[Pose and size estimates]

______

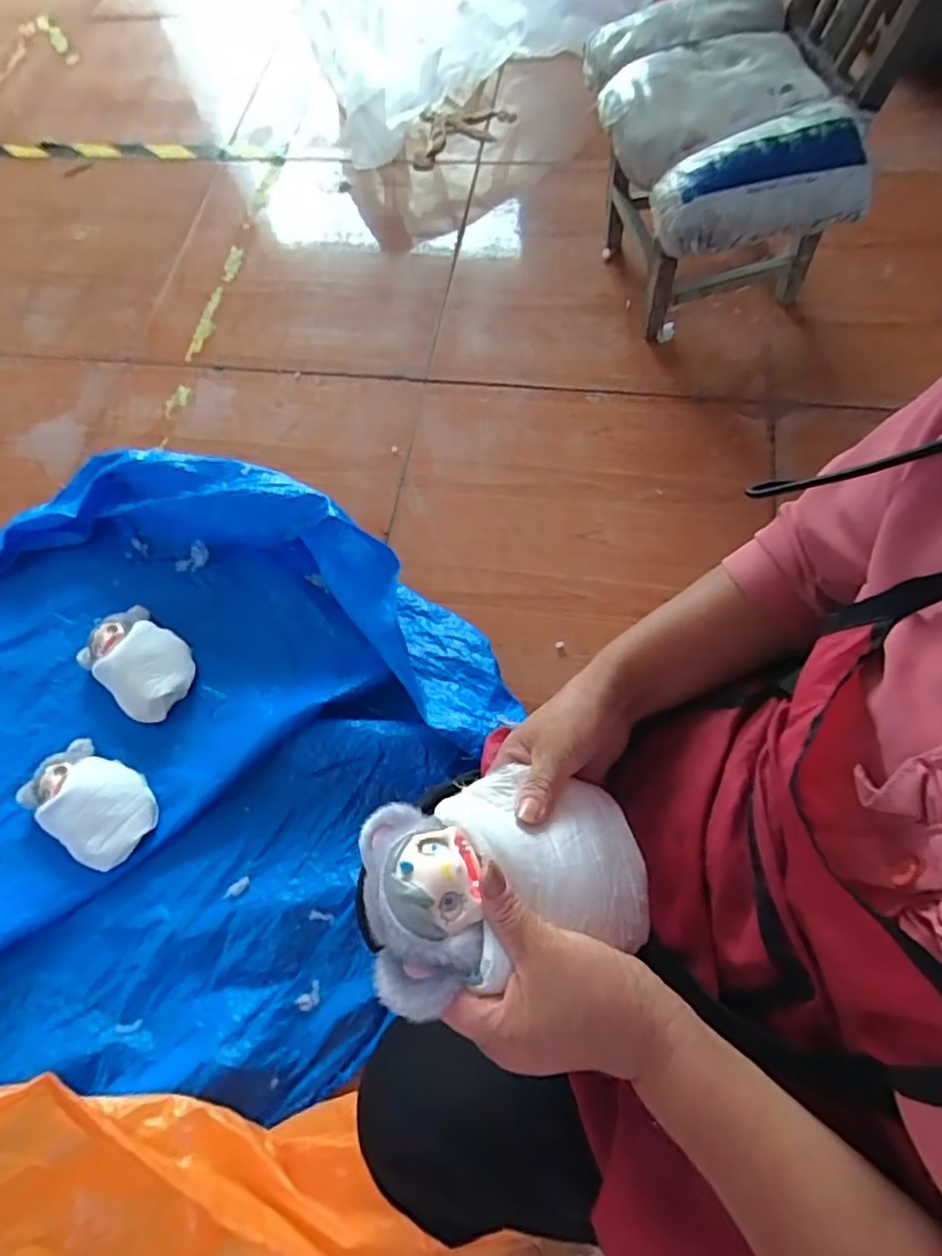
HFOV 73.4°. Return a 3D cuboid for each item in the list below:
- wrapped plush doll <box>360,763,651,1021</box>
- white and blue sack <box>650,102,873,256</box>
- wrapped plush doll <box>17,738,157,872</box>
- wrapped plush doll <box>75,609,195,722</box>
[{"bbox_3d":[0.021,0.158,0.398,0.182,0.090,0.115,-2,52,-26],"label":"wrapped plush doll"},{"bbox_3d":[0.383,-0.595,0.844,0.283,0.079,0.126,-17,67,-2],"label":"white and blue sack"},{"bbox_3d":[-0.524,0.237,0.871,0.188,0.056,0.122,34,74,14],"label":"wrapped plush doll"},{"bbox_3d":[-0.498,0.050,0.949,0.172,0.050,0.124,40,76,16],"label":"wrapped plush doll"}]

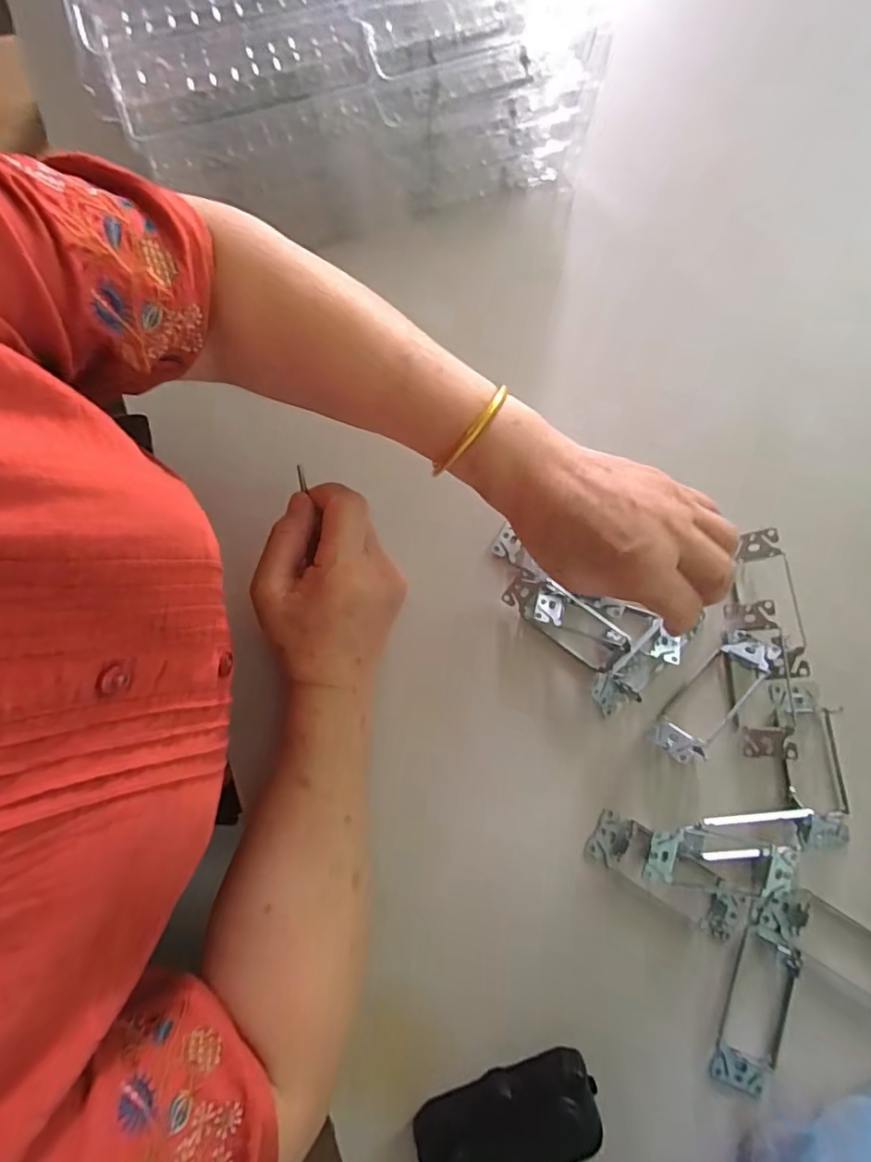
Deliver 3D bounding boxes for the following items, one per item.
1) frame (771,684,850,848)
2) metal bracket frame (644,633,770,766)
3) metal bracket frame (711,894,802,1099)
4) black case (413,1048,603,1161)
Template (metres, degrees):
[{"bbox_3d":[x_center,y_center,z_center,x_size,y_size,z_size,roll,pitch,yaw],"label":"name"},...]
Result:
[{"bbox_3d":[0.260,0.124,0.366,0.043,0.020,0.108,2,78,1],"label":"frame"},{"bbox_3d":[0.196,0.083,0.376,0.039,0.023,0.103,42,82,9],"label":"metal bracket frame"},{"bbox_3d":[0.212,0.263,0.342,0.039,0.021,0.116,21,79,5],"label":"metal bracket frame"},{"bbox_3d":[0.044,0.327,0.323,0.108,0.025,0.053,-21,78,-4],"label":"black case"}]

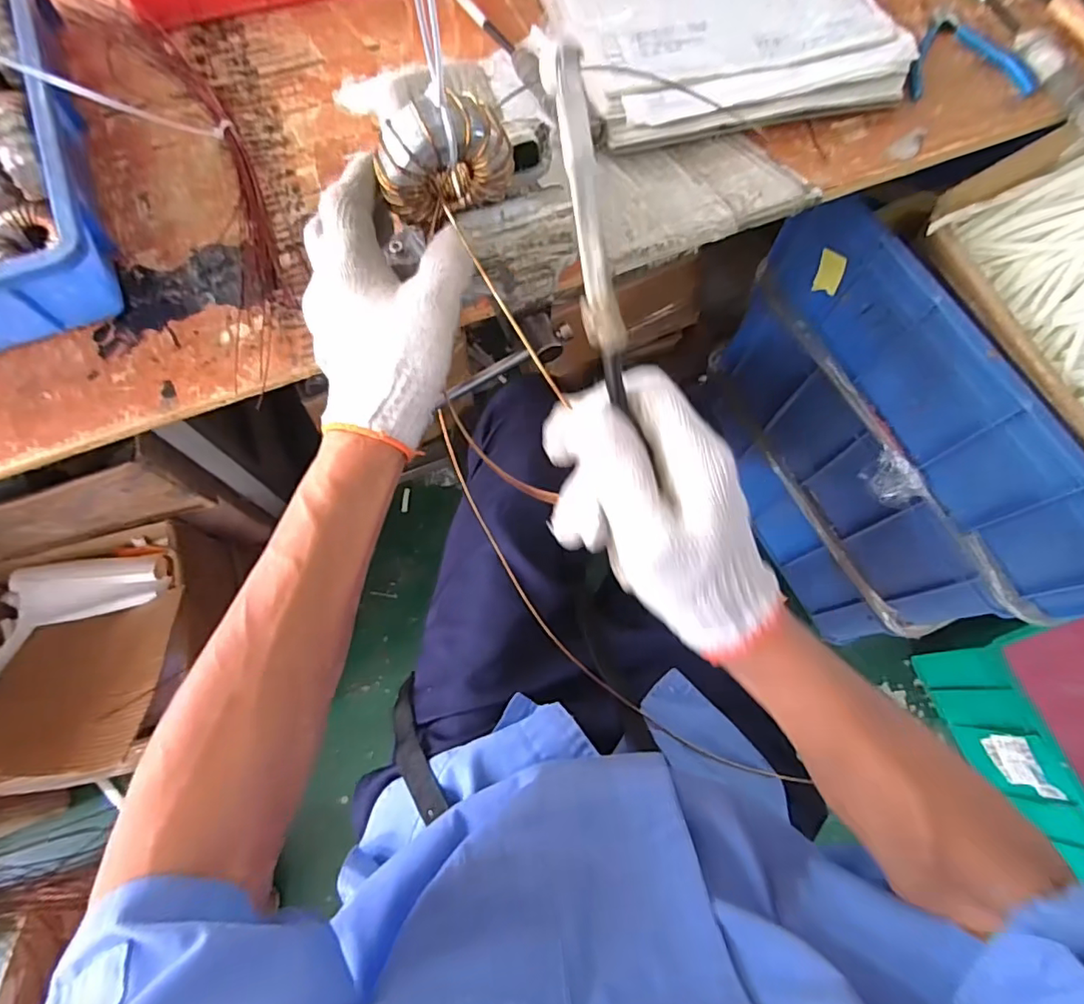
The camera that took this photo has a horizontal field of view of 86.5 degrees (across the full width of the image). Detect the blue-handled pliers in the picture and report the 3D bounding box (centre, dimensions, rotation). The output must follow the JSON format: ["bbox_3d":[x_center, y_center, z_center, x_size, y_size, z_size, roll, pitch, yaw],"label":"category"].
[{"bbox_3d":[0.441,-0.443,0.583,0.120,0.015,0.142,28,73,7],"label":"blue-handled pliers"}]

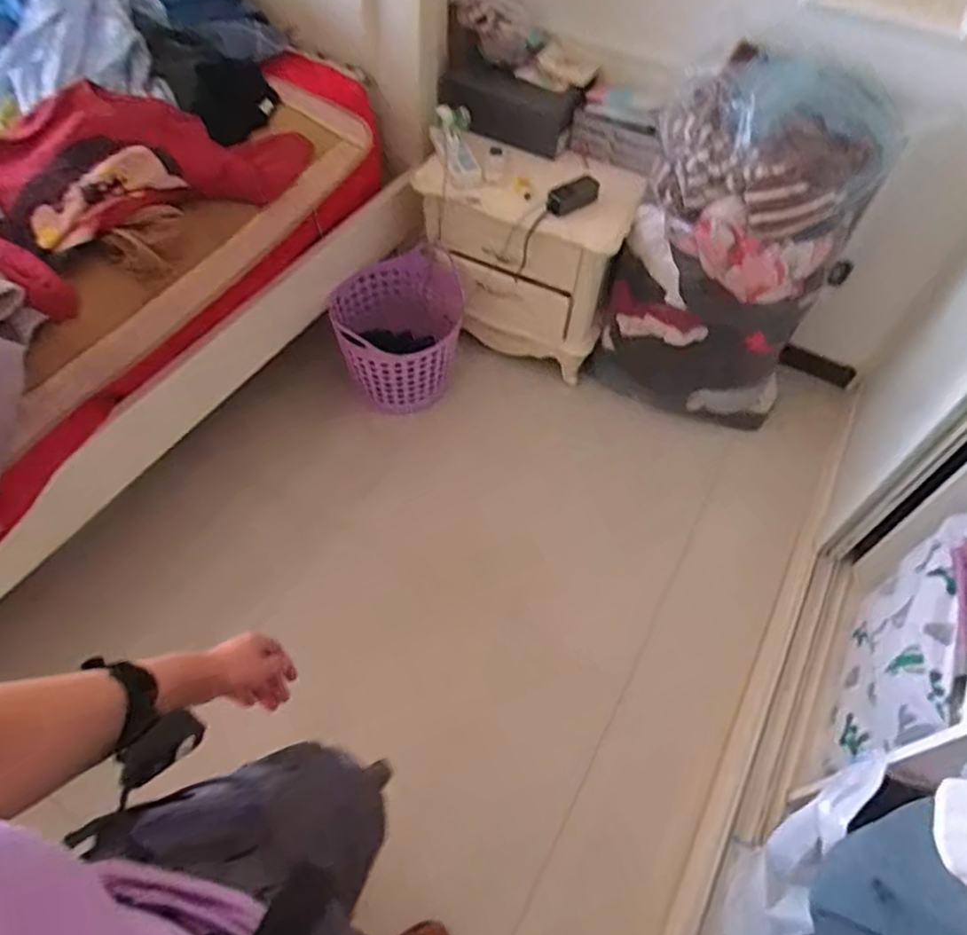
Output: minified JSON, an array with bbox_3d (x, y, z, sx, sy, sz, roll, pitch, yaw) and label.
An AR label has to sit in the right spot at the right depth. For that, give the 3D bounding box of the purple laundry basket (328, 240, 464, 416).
[{"bbox_3d":[-0.220,-0.352,1.830,0.329,0.319,0.307,-11,58,-11],"label":"purple laundry basket"}]

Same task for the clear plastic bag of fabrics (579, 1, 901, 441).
[{"bbox_3d":[0.617,-0.542,1.692,0.526,0.791,0.425,26,59,13],"label":"clear plastic bag of fabrics"}]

______

Using the records above, filter out every line that lacks the string "item" and copy the rest.

HFOV 73.4°. Return a 3D cuboid for each item in the list below:
Deliver 3D bounding boxes for the following items, one per item.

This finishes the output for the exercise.